Can a std::array alias a fragment of a larger array?

Question

Suppose we have a pointer T* ptr; and ptr, ptr+1, … ptr+(n-1) all refer to valid objects of type T.

Is it possible to access them as if they were an STL array? Or does the following code:

std::array<T,n>* ay = (std::array<T,n>*) ptr

invoke undefined behaviour?

Answer 1

Yes, its an Undefined Behavior, a classic one...

First, understand that what you just did:

std::array<T,n>* ay = (std::array<T,n>*) ptr

can be translated as:

using Arr = std::array<T,n>;
std::array<T,n>* ay = reinterpret_cast<Arr*>( const_cast<TypeOfPtr>(ptr));

You've not just casted away all, const and volatile qualification but also casted the type. See this answer: https://stackoverflow.com/a/103868/1621391 ...indiscriminately casting away cv qualifications can also lead to UB.

Secondly, It is undefined behavior to access an object through a pointer that was casted from an unrelated type. See the strict aliasing rule (Thanks zenith). Therefore any read or write access through the pointer ay is undefined. If you are extremely lucky, the code should crash instantly. If it works, evil days are awaiting you....

Note that std::array is not and will never be the same as anything that isn't std::array.

Just to add... In the working draft of the C++ standard, it lists out explicit conversion rules. (you can read them) and has a clause stating that

.....

5.4.3: Any type conversion not mentioned below and not explicitly defined by the user ([class.conv]) is ill-formed.

.....

---

I suggest you cook up your own array_view (hopefully coming in C++17). Its really easy. Or, if you want some ownership, you can cook up a simple one like this:

template<typename T>
class OwnedArray{
    T* data_ = nullptr;
    std::size_t sz = 0;
    OwnedArray(T* ptr, std::size_t len) : data_(ptr), sz(len) {}
public:
    static OwnedArray own_from(T* ptr, std::size_t len)
    { return OwnedArray(ptr, len);  }

    OwnedArray(){}

    OwnedArray(OwnedArray&& o)
    { data_ = o.data_; sz = o.sz; o.data_=nullptr; o.sz=0; }

    OwnedArray& operator = (OwnedArray&& o)
    { delete[] data_; data_ = o.data_; sz = o.sz; o.data_=nullptr; o.sz=0; }

    OwnedArray(const OwnedArray& o) = delete;

    OwnedArray& operator = (const OwnedArray& o) = delete;    

    ~OwnedArray(){ delete[] data_; }

    std::size_t size() const { return sz; }

    T* data() return { data_; }

    T& operator[] (std::size_t idx) { return data_[idx]; }
};

...and you can roll out more member functions/const qualifications as you like.

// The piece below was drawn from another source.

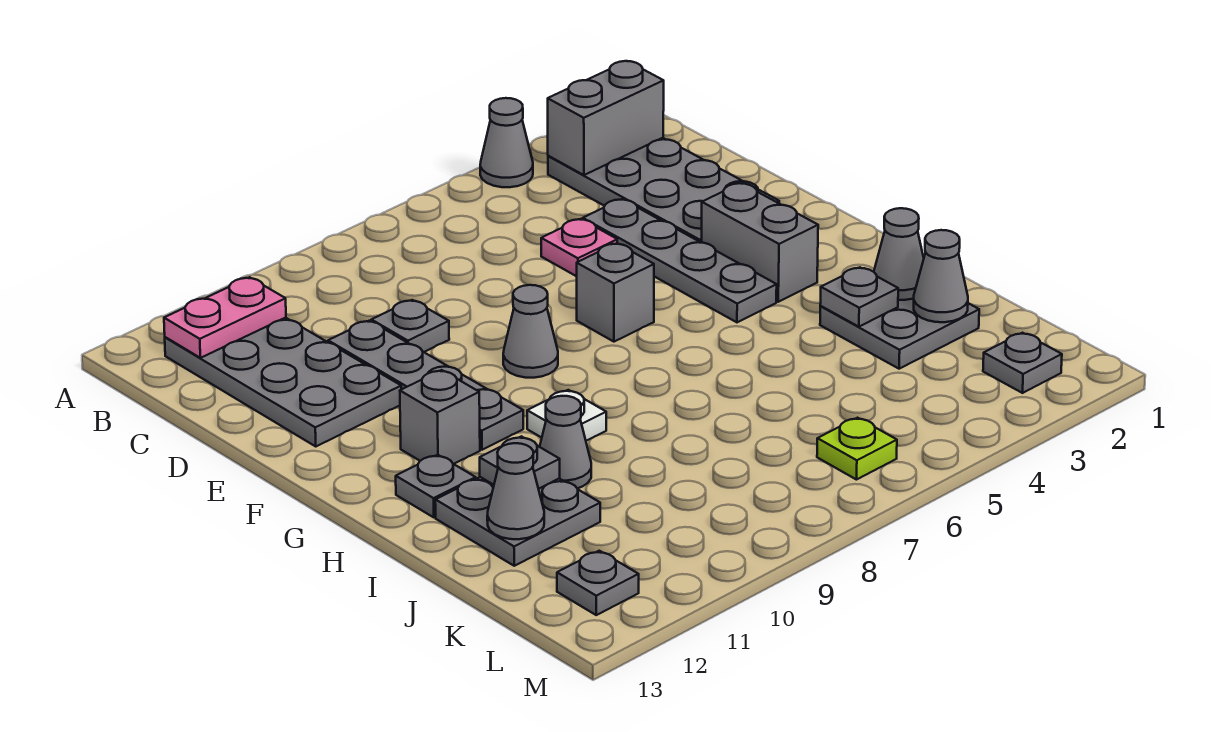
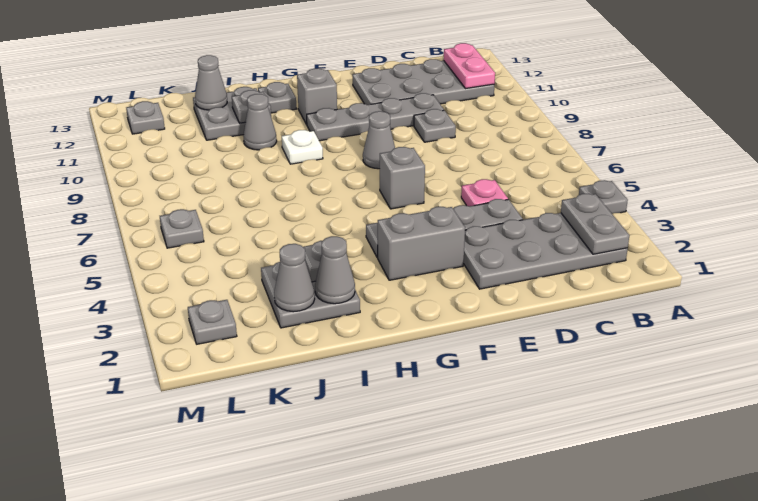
grey 1x1 cone [480,98,533,187] -> grey 1x1 plate [579,180,628,214]
grey 1x2 brick [548,61,664,175] -> grey 1x2 plate [561,194,629,254]
lime 1x1 plate [817,418,897,480] -> grey 1x1 plate [160,209,204,248]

But this has caveats... The pointer must have been allocated the through new T[len]

Thus you can use it in your example like this:

auto ay = OwnedArray<decltype(*ptr)>::own_from(ptr, ptr_len);

Answer 2

Yes, this invokes undefined behaviour. Generally you can't cast pointers to unrelated types between each other.

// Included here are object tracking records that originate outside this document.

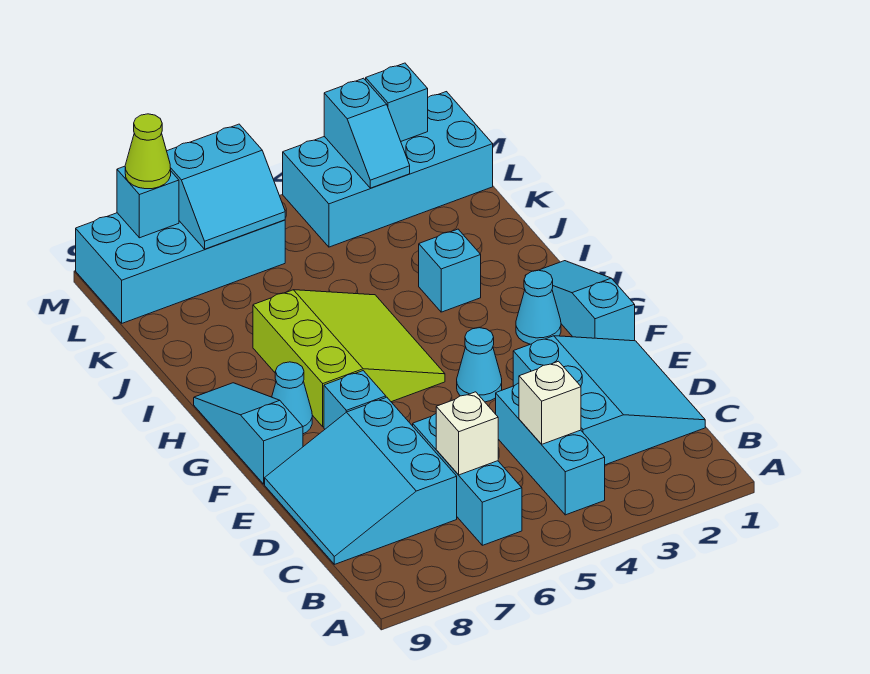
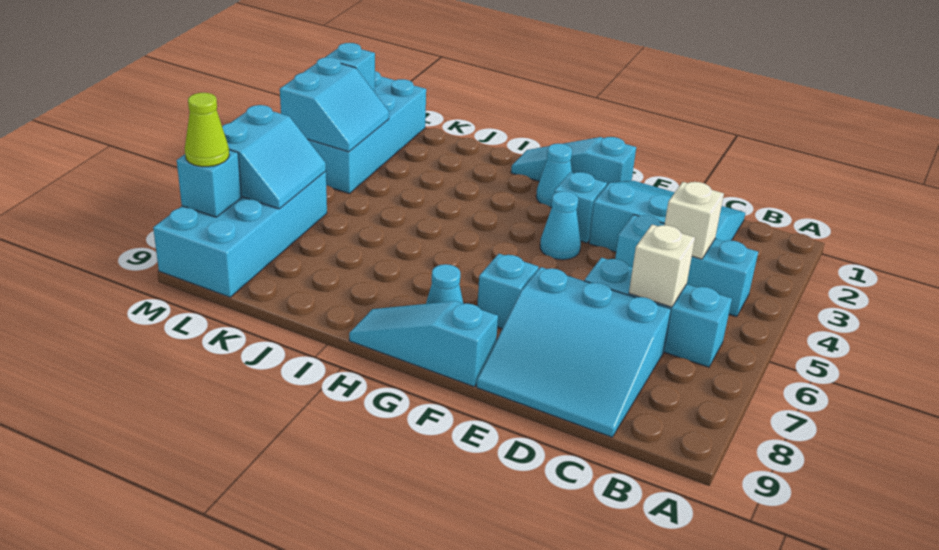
lime 3x3 slope [253,290,445,427] -> none
cyan 1x1 brick [419,229,481,312] -> cyan 1x1 brick moved to [554,172,607,243]
cyan 1x2 slope [324,78,410,188] -> cyan 2x2 slope [280,57,389,152]

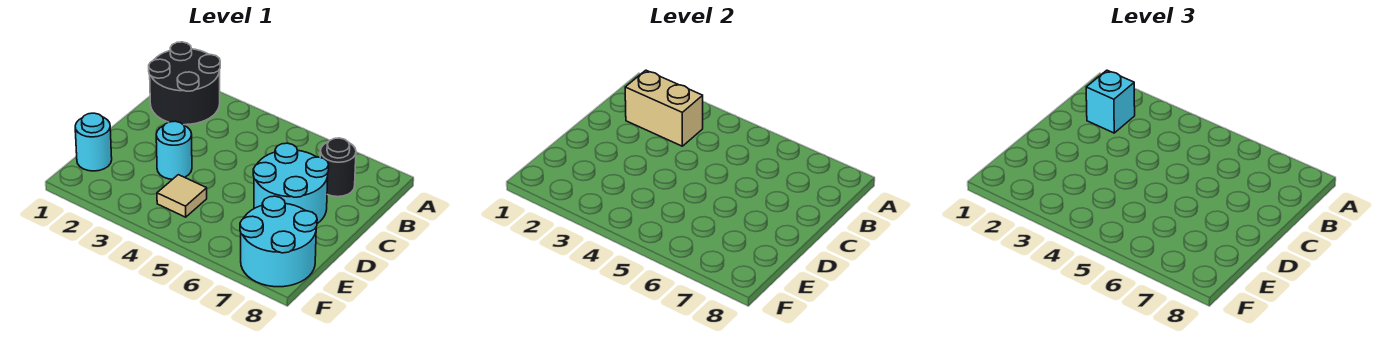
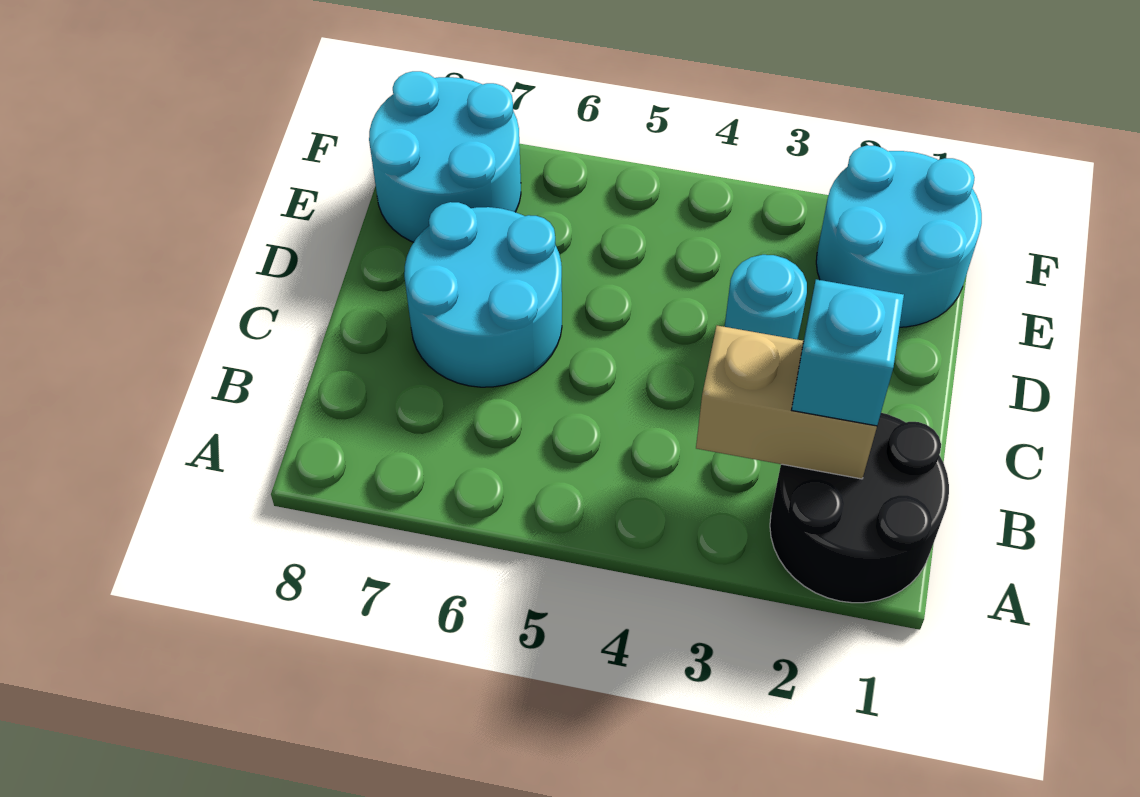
black 1x1 round brick [320,138,356,197] -> none
cyan 1x1 round brick [75,113,112,171] -> cyan 2x2 round brick [816,145,982,327]
tan 1x1 tile [157,175,207,217] -> none

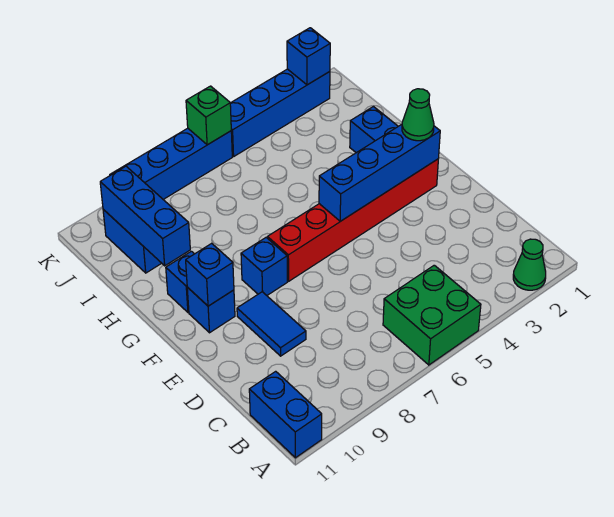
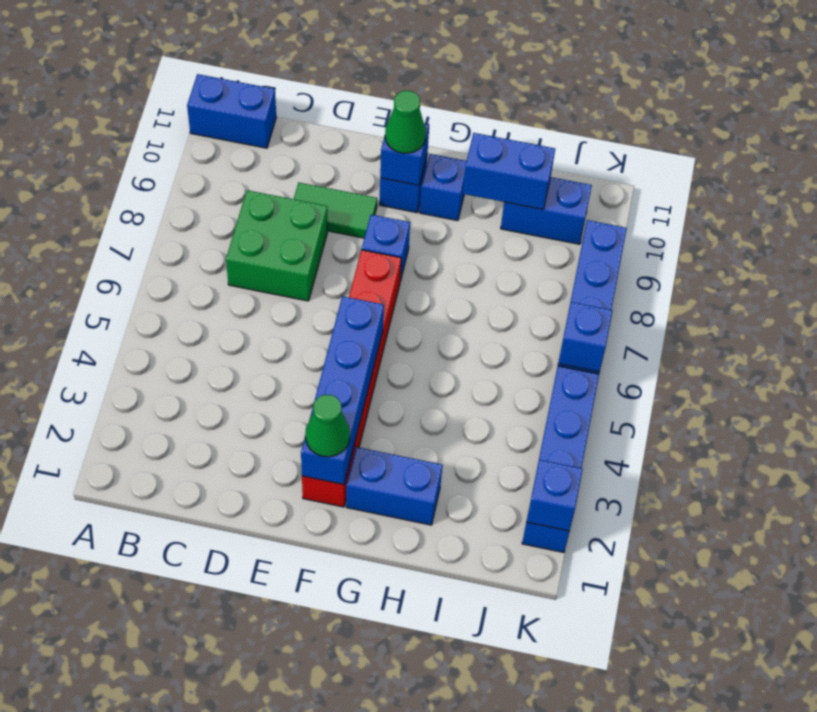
green 1x1 cone [513,239,546,290] -> green 1x1 cone moved to [385,91,426,153]
green 2x2 brick [383,265,481,365] -> green 2x2 brick moved to [226,190,327,301]
blue 1x2 tile [237,292,306,356] -> green 1x2 tile [294,183,377,238]
blue 1x3 brick [100,166,190,266] -> blue 1x2 brick [463,133,555,210]
green 1x1 brick [186,86,231,145] -> blue 1x1 brick [558,302,612,372]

The code is no different from

std::string str;
std::array<double,10>* arr = (std::array<double,10>*)(&str);

Explanation: Standard does not provide any guarantee for any compatibility between std::array<T,n> and T*. It is simply not there. It doesn't say that std::array is trivial type either. Absent such guarantees, any conversion between T* and std::array<T,n> is undefined behavior on the same scale as conversion between pointers to any unrelated types.

I also fail to see what is the benefit of accessing already constructed dynamic array as an std::array.

P.S. Usual disclaimer. Cast, on it's own, is always 100% fine. It is indirection of resulted pointer which triggers the fireworks - but this part is omited for simplicty.